It sounds like it was the cleaning. You need to use neck lube after a good water and detergent cleaning or wet tumbling. I bought some wet tumbled pistol brass, and even this pistol brass stuck to my expanding die and caused galling. In two different calibers. A pull thru rifle expander may have to work much harder than a pistol expander.
Sidenote: when you put tension on a tube of brass, it gets just a tiny bit longer... and a tiny bit thinner, too. So when the expander starts to stick in the neck, the harder you pull, the tighter it gets! This is why you often need neck lube to expand rifle cases, but not pistol cases. At this point, lube may or may not adequately fix the problem. Even if your dies are in spec, the case necks may be exceptionally thick.
In almost every case of dies sticking in brass cases it's improper or inadequate lubing. It's not the dies, it's not the prep and you don't need to buy more expensive dies, fix the lube problem.
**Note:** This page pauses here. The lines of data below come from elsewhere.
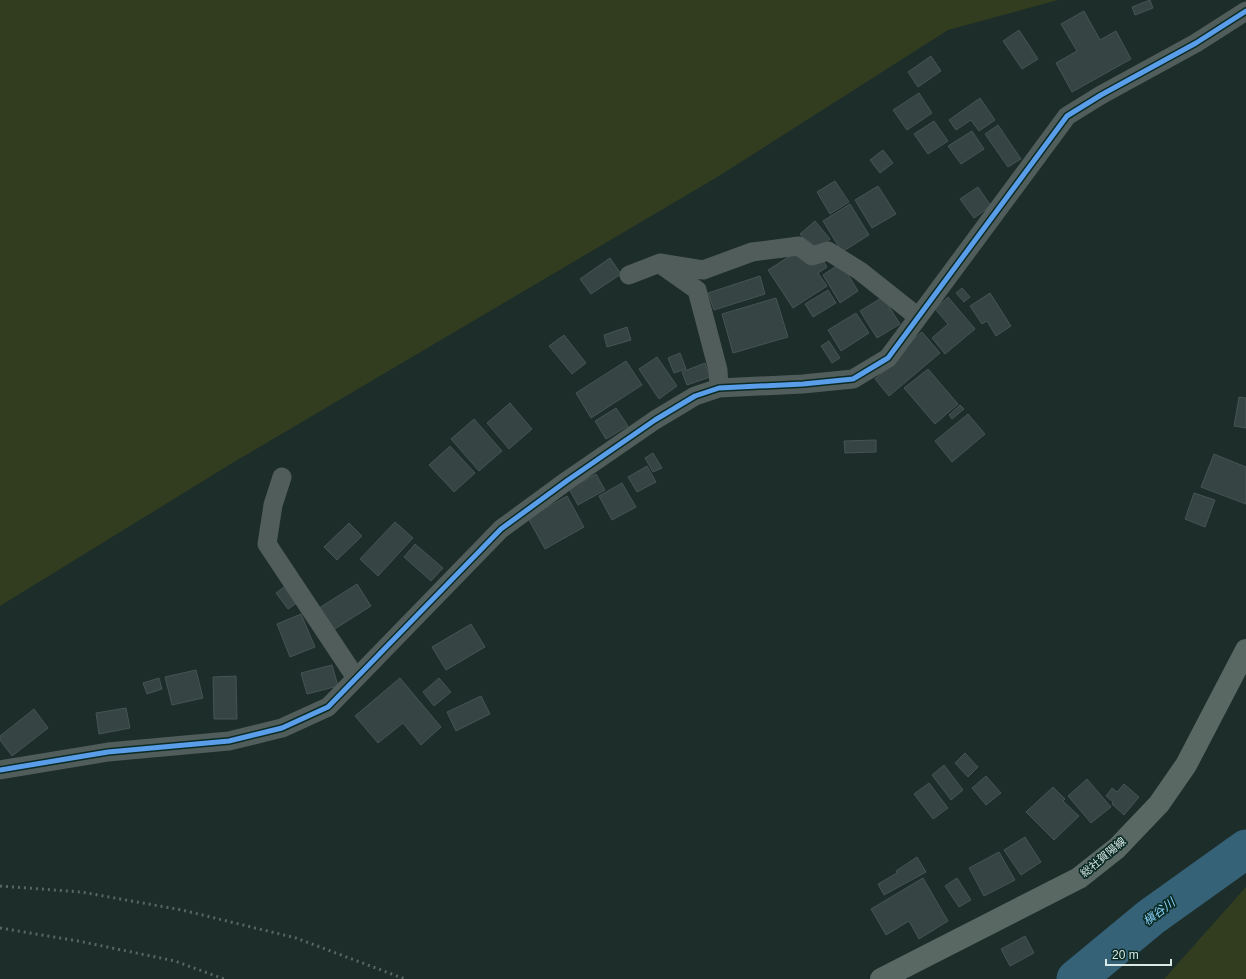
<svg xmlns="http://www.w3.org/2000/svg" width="1246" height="979" font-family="Arial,'Noto Sans JP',sans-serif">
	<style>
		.green { fill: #323d20 }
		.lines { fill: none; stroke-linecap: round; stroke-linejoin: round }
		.river { stroke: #366278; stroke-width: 39 }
		.building { fill: #364443; stroke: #465453 }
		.minor { stroke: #515d5a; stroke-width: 19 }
		.primary { stroke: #596862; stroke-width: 22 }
		.rail { stroke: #5a6663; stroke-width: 3; stroke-dasharray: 2 4; stroke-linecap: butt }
		.cycleway-casing { stroke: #0b2a24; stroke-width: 8 }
		.cycleway { stroke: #5a9eea; stroke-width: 5 }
		.labels { text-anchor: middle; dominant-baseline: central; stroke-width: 3.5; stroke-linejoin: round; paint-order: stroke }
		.street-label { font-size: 11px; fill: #d8e9e5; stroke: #0b2a24 }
		.water-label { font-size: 12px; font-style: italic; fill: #8ad4ff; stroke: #0b2a24 }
	</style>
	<rect width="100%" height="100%" fill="#1c2d2a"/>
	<!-- green -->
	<path class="green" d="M0 0H1058L948 30 719 176 234 462 0 606Z
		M1246 887V979H1164Z"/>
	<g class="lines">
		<!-- river -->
		<path class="river" d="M1076 979 1151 917 1246 849"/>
	</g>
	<!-- building -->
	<path class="building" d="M1150 0 1153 8 1135 15 1132 7Z
		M1084 11 1100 40 1116 31 1131 59 1072 92 1056 63 1077 51 1061 24Z
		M1019 30 1038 59 1022 69 1003 41Z
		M931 56 941 71 918 87 908 72Z
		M919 93 932 113 907 130 893 110Z
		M980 98 995 120 979 131 971 120 956 130 949 120Z
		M934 121 948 141 928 154 914 134Z
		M998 125 1021 159 1008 167 985 134Z
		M972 131 984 149 961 164 948 146Z
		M883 150 893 163 880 173 870 160Z
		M835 181 849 202 830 214 817 192Z
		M878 186 896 214 872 228 855 200Z
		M978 187 991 206 974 218 960 199Z
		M850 204 869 235 842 252 823 221Z
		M815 221 830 239 815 252 800 234Z
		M798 251 807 264 820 256 827 267 818 273 827 286 793 308 768 270Z
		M610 258 621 274 591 294 580 279Z
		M841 263 858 291 840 303 823 275Z
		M760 276 765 294 714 310 708 293Z
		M962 288 970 297 964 302 956 293Z
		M828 290 836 303 813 317 805 304Z
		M990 293 1011 326 996 336 987 321 982 324 970 306Z
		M883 297 900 324 877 338 860 311Z
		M948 297 975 329 945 354 932 338 948 324 935 309Z
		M776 298 788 337 733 353 722 314Z
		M856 313 869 333 841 351 828 330Z
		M627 327 631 340 607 347 604 335Z
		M922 332 940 353 889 396 875 379 900 357 897 353Z
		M564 335 586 363 572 374 549 346Z
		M829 341 840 358 832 363 821 346Z
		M680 353 686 369 674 373 668 358Z
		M657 357 677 386 659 399 639 369Z
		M626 361 642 385 591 418 576 393Z
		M705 363 710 377 687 385 682 372Z
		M928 369 958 404 935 424 904 388Z
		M1239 397 1246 398V428L1234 426Z
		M510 403 532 429 509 449 487 423Z
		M960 405 964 409 952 419 949 415Z
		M616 408 628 426 606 439 595 421Z
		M968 414 985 434 952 462 935 441Z
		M474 419 502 451 479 471 451 439Z
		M876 440V452L845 453 844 441Z
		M450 446 475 473 454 492 429 465Z
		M653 453 662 468 653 472 645 458Z
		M1214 454 1246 467V504L1201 487Z
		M647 466 656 482 637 492 628 477Z
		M596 474 605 490 578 505 569 489Z
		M622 483 636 507 612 520 599 496Z
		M1194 493 1215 500 1205 527 1185 519Z
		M567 496 584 527 545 549 528 518Z
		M395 522 413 538 378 576 360 559Z
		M349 523 362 536 337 560 324 547Z
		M415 544 443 568 431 581 404 557Z
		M288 584 300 601 288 609 276 593Z
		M357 584 371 606 330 632 316 610Z
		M301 614 315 647 290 657 277 624Z
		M471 624 485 647 446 670 432 647Z
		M332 665 338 686 307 694 301 673Z
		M196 670 203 698 172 705 165 677Z
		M236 676 237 719H214L213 677Z
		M159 678 162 689 147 694 143 683Z
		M400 678 441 727 421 745 403 723 378 743 355 716Z
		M439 678 451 692 434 706 423 692Z
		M481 696 490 714 456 731 447 712Z
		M126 708 130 728 99 734 96 713Z
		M34 709 48 728 12 756 0 740V736Z
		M965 753 978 767 968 777 955 763Z
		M944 765 963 790 951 800 932 775Z
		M986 776 1001 793 986 805 972 788Z
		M1087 779 1111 807 1091 823 1068 796Z
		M929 783 948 808 933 819 914 794Z
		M1124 784 1139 797 1124 815 1112 804 1113 802 1106 796 1112 788 1117 792Z
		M1053 787 1065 799 1063 801 1079 816 1054 840 1026 812Z
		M1025 837 1041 862 1021 875 1004 850Z
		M999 852 1015 880 984 896 969 868Z
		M917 857 926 872 884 895 878 884 897 873 896 871Z
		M923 878 948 921 919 939 909 921 886 935 871 909Z
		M957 878 971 900 959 907 945 886Z
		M1025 936 1034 953 1010 966 1001 949Z"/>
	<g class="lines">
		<!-- minor -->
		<path class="minor" d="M663 266 697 290 718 370 719 388
			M629 275 660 263 703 270 752 252 799 246 812 256 828 251 860 271 918 317
			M282 477 273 505 267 544 356 678
			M0 770 108 752 229 741 282 728 328 707 501 529 568 480 655 420 695 396 719 388 803 384 853 379 888 358 1067 116 1101 95 1196 43 1246 11"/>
		<!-- primary -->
		<path class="primary" d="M881 979 1079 878 1117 848 1159 804 1186 765 1246 650"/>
		<!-- rail -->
		<path class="rail" d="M0 886 81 892 182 910 296 938 405 979
			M0 928 78 941 175 961 224 979"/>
		<defs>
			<path id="cycleway" d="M0 770 108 752 229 741 282 728 328 707 501 529 568 480 655 420 695 396 719 388 803 384 853 379 888 358 1067 116 1101 95 1196 43 1246 11"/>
		</defs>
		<!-- cycleway casing -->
		<use href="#cycleway" class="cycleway-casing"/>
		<!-- cycleway -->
		<use href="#cycleway" class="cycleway"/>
	</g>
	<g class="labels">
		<!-- street labels -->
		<g class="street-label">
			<text transform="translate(1103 857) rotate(-40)">総社賀陽線</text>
		</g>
		<!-- water labels -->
		<g class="water-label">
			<text transform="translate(1159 912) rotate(-37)">槇谷川</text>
		</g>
	</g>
	<!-- scale -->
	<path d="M1106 959v6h65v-6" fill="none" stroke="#d8e9e5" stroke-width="2"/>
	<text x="1112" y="959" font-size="12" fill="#d8e9e5" stroke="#0b2a24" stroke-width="3" paint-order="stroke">20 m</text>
</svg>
My Hornady 7mm die must be exceptional. I'm a pretty strong guy, and I would not make it through 100 neck lubed cases with this die and stock expander.
you don't need to buy more expensive dies
Personally, I rather buy a $30.00 die than to neck lube every case and then either wash each case or suffer powder sticking and clogging the necks along with reduced neck tension/friction. If you have not had expanding problems, you obviously would not consider buying an alternative solution. When you do run into problems, remember the M die. Once you've used it, you might buy one for other calibers, even. No neck lube, less effort, no inside chamfer, more consistent neck tension even on untrimmed brass, better concentricity (if you are having problems), zero bullet scraping, being able to decap primers from problem brass without redundantly resizing/expanding or changing out the expander ball. Just a few of the side benefits.
You don't need a lot of things in reloading. You could get by with a Lee Loader and a hammer.
As many steps you need to mind in rifle reloading, it baffles me that all major die manufacturers think that combining sizing and expanding is a good tradeoff for the additional work it creates and potential problems it may cause.
Sidenote: I have also had problem seating cast rifle bullets concentrically, and I had some improvement with a competition seater die. But once I got the M die, the comp seater is now completely useless.